CITIZENS   FOR  LIMITED  TAXATION
and the
Citizens Economic Research Foundation

Barbara's Column
December #5

There is danger to and from mankind
© by Barbara Anderson


The Salem News
Thursday, December 30, 2004

James Michener's "Hawaii" was written in 1959; I read it when I was a teenager, then I gave it to my partner Chip to read when we vacationed in Hawaii a few years ago. The novel covers Hawaiian history from the volcanic birth of the islands "millions upon millions of years ago" to its vote for statehood in the 1950s.

In all the 1,130 paperback pages, the section we both remember most clearly was the description in five pages about the 1948 tsunami that hit the Big Island. "She was swept past the last house in the village and on up into the valley's tight confines, the most dangerous spot in the entire island from which to fight a retreating tsunami, for now the water began to recede, slowly at first, then with speed and finally with uncontrollable fury..."

We visited that valley, which I was happy to leave, and the tsunami museum in Hilo, where several hundred people were killed by another earthquake-generated wave in 1960. We noticed loudspeakers attached to palm trees at the edge of Hawaiian beaches, part of the warning system. During our stay there, I kept an eye on the water's edge and made sure I had a plan to get to higher ground quickly.

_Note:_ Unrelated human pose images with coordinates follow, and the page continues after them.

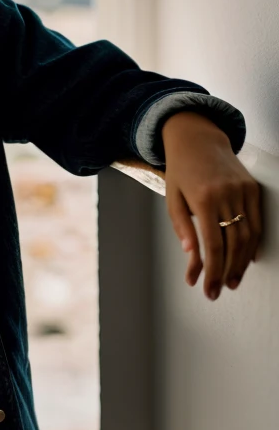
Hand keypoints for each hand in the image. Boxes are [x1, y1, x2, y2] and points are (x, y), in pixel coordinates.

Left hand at [162, 111, 262, 299]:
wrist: (199, 139)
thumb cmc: (181, 172)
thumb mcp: (173, 201)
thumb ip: (183, 230)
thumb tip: (192, 260)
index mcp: (204, 199)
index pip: (212, 245)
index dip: (212, 271)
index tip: (209, 290)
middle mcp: (227, 195)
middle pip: (233, 244)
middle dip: (227, 272)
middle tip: (221, 290)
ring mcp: (244, 191)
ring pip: (249, 235)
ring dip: (242, 262)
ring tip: (233, 280)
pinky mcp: (254, 188)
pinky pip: (258, 221)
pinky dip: (254, 243)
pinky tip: (247, 259)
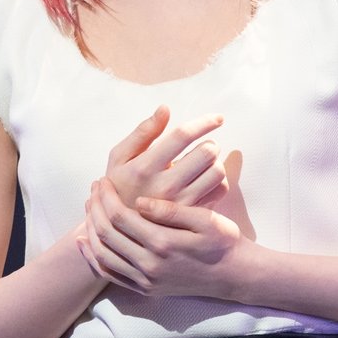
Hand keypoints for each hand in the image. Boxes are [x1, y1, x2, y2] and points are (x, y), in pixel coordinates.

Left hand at [78, 176, 242, 296]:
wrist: (234, 274)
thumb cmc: (223, 241)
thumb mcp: (205, 219)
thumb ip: (170, 211)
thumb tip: (139, 202)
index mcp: (163, 243)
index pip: (121, 216)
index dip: (107, 196)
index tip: (103, 180)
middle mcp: (150, 265)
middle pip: (108, 234)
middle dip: (96, 208)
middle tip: (94, 188)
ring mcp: (146, 280)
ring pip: (104, 255)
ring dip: (92, 230)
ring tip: (90, 208)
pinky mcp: (146, 289)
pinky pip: (111, 275)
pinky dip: (94, 258)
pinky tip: (87, 242)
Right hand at [105, 105, 228, 207]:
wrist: (118, 229)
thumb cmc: (118, 185)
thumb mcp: (119, 157)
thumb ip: (143, 132)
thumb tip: (165, 109)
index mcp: (145, 167)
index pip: (182, 136)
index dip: (204, 122)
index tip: (217, 118)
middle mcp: (165, 186)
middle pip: (207, 152)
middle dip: (209, 143)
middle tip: (202, 146)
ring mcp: (180, 204)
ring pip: (217, 172)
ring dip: (214, 162)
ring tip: (202, 164)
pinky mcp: (191, 216)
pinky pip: (220, 191)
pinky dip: (218, 181)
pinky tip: (204, 180)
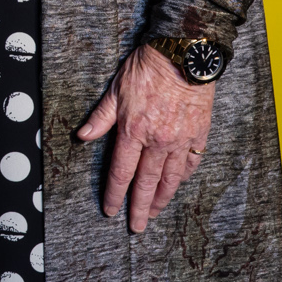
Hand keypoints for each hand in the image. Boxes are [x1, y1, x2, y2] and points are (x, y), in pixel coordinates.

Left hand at [76, 43, 215, 232]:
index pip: (121, 172)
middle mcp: (158, 141)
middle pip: (147, 183)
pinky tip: (177, 186)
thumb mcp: (115, 90)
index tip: (111, 210)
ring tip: (155, 213)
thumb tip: (82, 136)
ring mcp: (181, 140)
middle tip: (136, 226)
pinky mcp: (199, 135)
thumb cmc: (146, 68)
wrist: (183, 55)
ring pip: (171, 179)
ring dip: (162, 199)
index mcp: (133, 131)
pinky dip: (183, 178)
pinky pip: (191, 164)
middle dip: (139, 207)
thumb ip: (100, 117)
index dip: (114, 194)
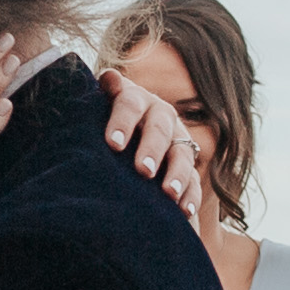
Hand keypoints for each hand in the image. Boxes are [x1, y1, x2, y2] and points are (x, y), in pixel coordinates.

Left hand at [99, 71, 210, 212]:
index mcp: (136, 99)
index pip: (130, 104)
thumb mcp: (95, 109)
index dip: (122, 121)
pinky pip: (194, 179)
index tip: (112, 144)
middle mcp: (160, 115)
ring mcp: (177, 139)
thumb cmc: (100, 124)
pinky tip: (184, 211)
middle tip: (143, 171)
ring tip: (168, 193)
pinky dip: (190, 195)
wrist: (124, 135)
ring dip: (176, 173)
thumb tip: (108, 78)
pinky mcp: (188, 164)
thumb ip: (100, 96)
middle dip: (152, 149)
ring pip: (182, 153)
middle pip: (159, 129)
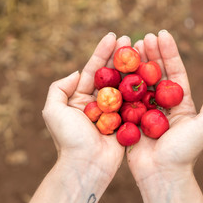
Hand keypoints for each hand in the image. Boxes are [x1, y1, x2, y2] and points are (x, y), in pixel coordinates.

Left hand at [42, 33, 130, 181]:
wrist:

Of course I've noticed that, as I've lived in various places, I've worried only about the things that are unfamiliar to a person raised in western Pennsylvania. I never gave much thought to the dangers from ice storms, rattlesnakes, flooding rivers or deer on the road. But coral snakes and hurricanes in Florida, earthquakes in Long Beach, tornados in Nebraska, scorpions in the Southwest, the ocean anywhere: these are scary.

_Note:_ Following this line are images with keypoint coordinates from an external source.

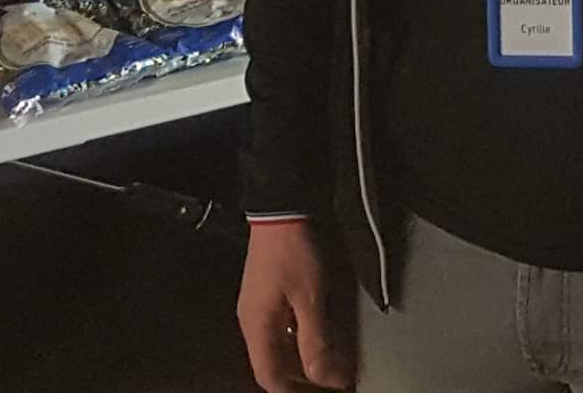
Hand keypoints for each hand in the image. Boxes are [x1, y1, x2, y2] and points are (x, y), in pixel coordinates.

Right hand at [238, 222, 351, 390]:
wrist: (283, 207)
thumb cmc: (295, 252)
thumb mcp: (310, 298)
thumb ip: (315, 341)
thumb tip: (325, 379)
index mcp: (257, 327)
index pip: (269, 377)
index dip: (295, 392)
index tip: (325, 390)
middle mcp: (252, 320)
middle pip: (273, 363)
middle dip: (300, 378)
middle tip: (330, 380)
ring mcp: (258, 304)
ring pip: (277, 345)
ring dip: (301, 357)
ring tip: (329, 361)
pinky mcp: (268, 290)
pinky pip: (281, 326)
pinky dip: (299, 337)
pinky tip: (318, 334)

It's worth pausing to note here that a woman was bitten by a coral snake which migrated north in a coat pocket to a clothing store near her northern home. A rare tornado hit my hometown when I was 18 years old. An earthquake shook northwest Pennsylvania in 1998. But at least there are no tidal waves in the Allegheny Hills.

When we got home from Hawaii, we checked out the potential for a tsunami here on the mainland. Certainly one could reach the West Coast, part of the Ring of Fire. But we found that an earthquake in the Canary Islands could send a wave across the Atlantic to our East Coast as well. Wouldn't want to be snorkeling off Bermuda if that happens, or for that matter, sitting on Revere Beach. Like resorts on the Indian Ocean, we don't have tsunami warnings either.

Unfamiliarity can also breed a false sense of security. Eastern Massachusetts sits on a fault line, and its earthquake is long overdue. This has not stopped anyone from building a nuclear power plant in Seabrook, building on filled land or digging tunnels in Boston.

Mother Nature has a mean streak. Or less anthropomorphically, our planet is an amazing place, tamed only on the surface, with that domesticity subject to uncontrolled movements of earth, wind and fire. Talk about shock and awe! When we read that this one Indian Ocean quake shook the Earth on its axis, that the North Pole since last week is in a different place, what can we say but "wow!"

We exist here at sufferance, both as mankind and individual. From outer space can come a meteor, from inner space a cancer cell. A friend of mine scratched her finger with a Brillo pad and almost died of an infection. Medical science saved her. Other science is working on some of the other dangers. Human beings rush to help victims of natural disasters, and we Americans are doing our part to help victims of the Southeast Asia tsunami, both as a nation and as individuals sending money.

I think the scariest things are not natural disasters, but man-made disasters that make us angry as well as sorry. Though the physical damage to a body can be the same, it is worse to read about someone being harmed by a criminal, by a dictator, by a drunken driver than to read about someone who gets caught by a giant wave. Drought causes starvation, but man-made famine causes starvation without excuse. Negligence can cause floods and fire, and greed can keep U.N. relief from reaching victims. Some specimens of mankind can themselves be a natural disaster.

The tsunami loss of life and property is appalling only in the numbers of people affected; death and loss come to all of us, and that is why some of us empathize and want to help. But after we write the check to the Red Cross, we go about our business — because we never know how long we have before some disaster happens to us as well and we might as well make the most of what time we have.

Gertrude Stein wrote that, "Considering how dangerous everything is, nothing is really very frightening." That's as good a thought as any to carry into the new year and the rest of our lives.


Barbara Anderson is executive director of Citizens for Limited Taxation. Her syndicated columns appear weekly in the Salem News and Lowell Sun; bi-weekly in the Tinytown Gazette; and occasionally in the Providence Journal and other newspapers.